Strategic competition is the studied deployment of resources based on a high degree of insight into the systematic cause and effect in the business ecological system. It tries to leave nothing to chance. Strategic competition is a new phenomenon in the business world that may well have the same impact upon business productivity that the industrial revolution had upon individual productivity. Strategic competition requires (a) an adequate amount of information about the situation, (b) development of a framework to understand the dynamic interactive system, (c) postponement of current consumption to provide investment capital, (d) commitment to invest major resources to an irreversible outcome, and (e) an ability to predict the output consequences even with incomplete knowledge of inputs. The following are the basic elements of strategic competition:
• The ability to understand competitive interaction as a complete dynamic system that includes the interaction of competitors, customers, money, people, and resources.
• The ability to use this understanding to predict the consequences of a given intervention in the system and how that intervention will result in new patterns of equilibrium.
• The availability of uncommitted resources that can be dedicated to different uses and purposes in the present even though the dedication is permanent and the benefits will be deferred.
• The ability to predict risk and return with sufficient accuracy and confidence to justify the commitment of such resources.
• The willingness to deliberately act to make the commitment.
Japan’s emergence as a major industrial power over a short span of time illustrates the practical application of strategic competition. The differences between Japan and the U.S. deserve some comparative analysis. There are lessons to be learned. These two leading industrial powers came from different directions, developed different methods, and followed different strategies. Japan is a small group of islands whose total land area is smaller than a number of our 50 states. The U.S., by comparison, is a vast land. Japan is mountainous with very little arable land.
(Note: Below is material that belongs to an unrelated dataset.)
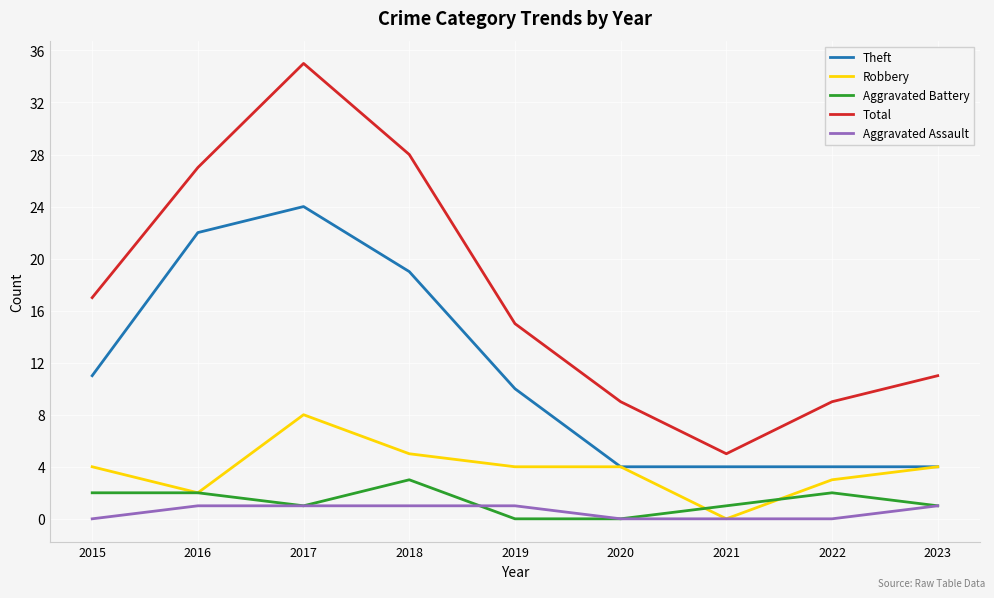

What is the total value across all series at 2019?

30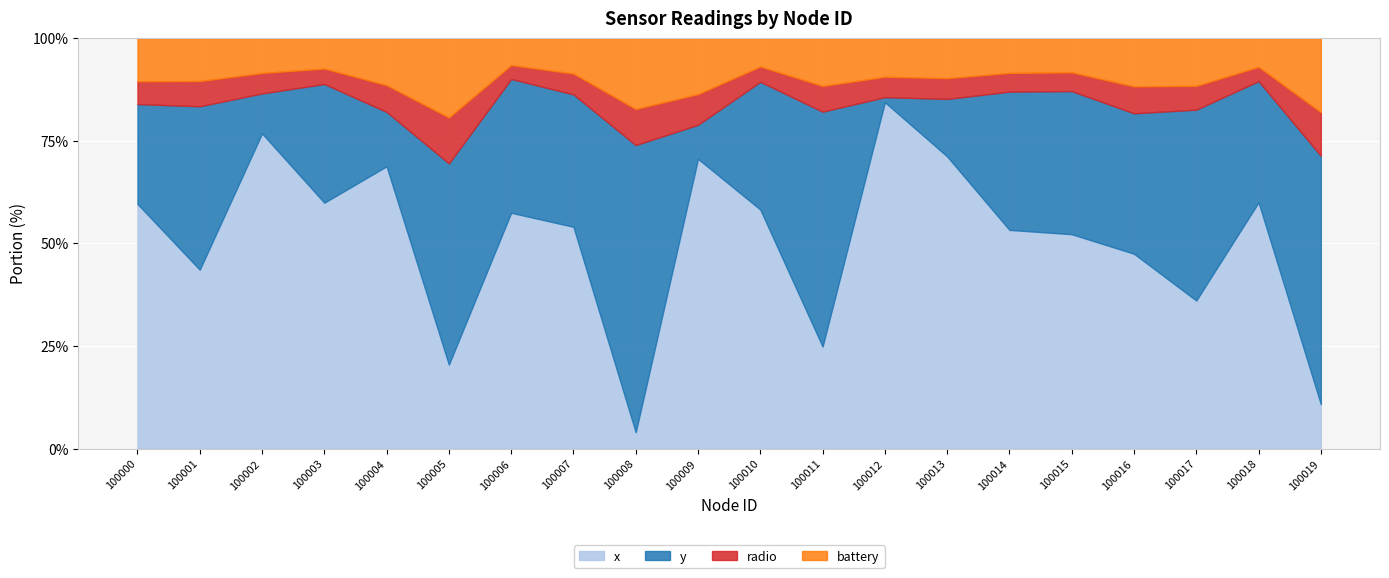

Between 100015 and 100011, which is larger?

100015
The U.S. is the world’s largest and most fertile agricultural area in a single country. Japan has virtually no energy or natural resources. The U.S. is richly endowed with energy, minerals, and other vital resources. Japan has one of the oldest, most homogenous, most stable cultures. For 2,000 years or more, there was virtually no immigration, no dilution of culture, or any foreign invasion. The U.S. has been a melting pot of immigrants from many cultures and many languages over one-tenth the time span. For most of its history, the U.S. has been an agrarian society and a frontier society. The Japanese developed a high order of skill in living together in cooperation over many centuries. Americans developed a frontier mentality of self-reliance and individuality. The evolution of the U.S. into a vast industrial society was a classic example of natural competition in a rich environment with no constraints or artificial barriers. This option was not open to Japan. It had been in self-imposed isolation from the rest of the world for several hundred years until Commodore Perry sailed into Tokyo harbor and forced the signing of a navigation and trade treaty. Japan had been unaware of the industrial revolution already well underway in the West. It decided to compete in that world. But it had no resources. To rise above a medieval economy, Japan had to obtain foreign materials. To obtain foreign materials, it had to buy them. To buy abroad required foreign exchange. To obtain foreign exchange, exports were required. Exports became Japan’s lifeline. But effective exports meant the maximum value added, first with minimum material and then with minimum direct labor. Eventually this led Japan from labor intensive to capital intensive and then to technology intensive businesses. Japan was forced to develop strategic business competition as part of national policy.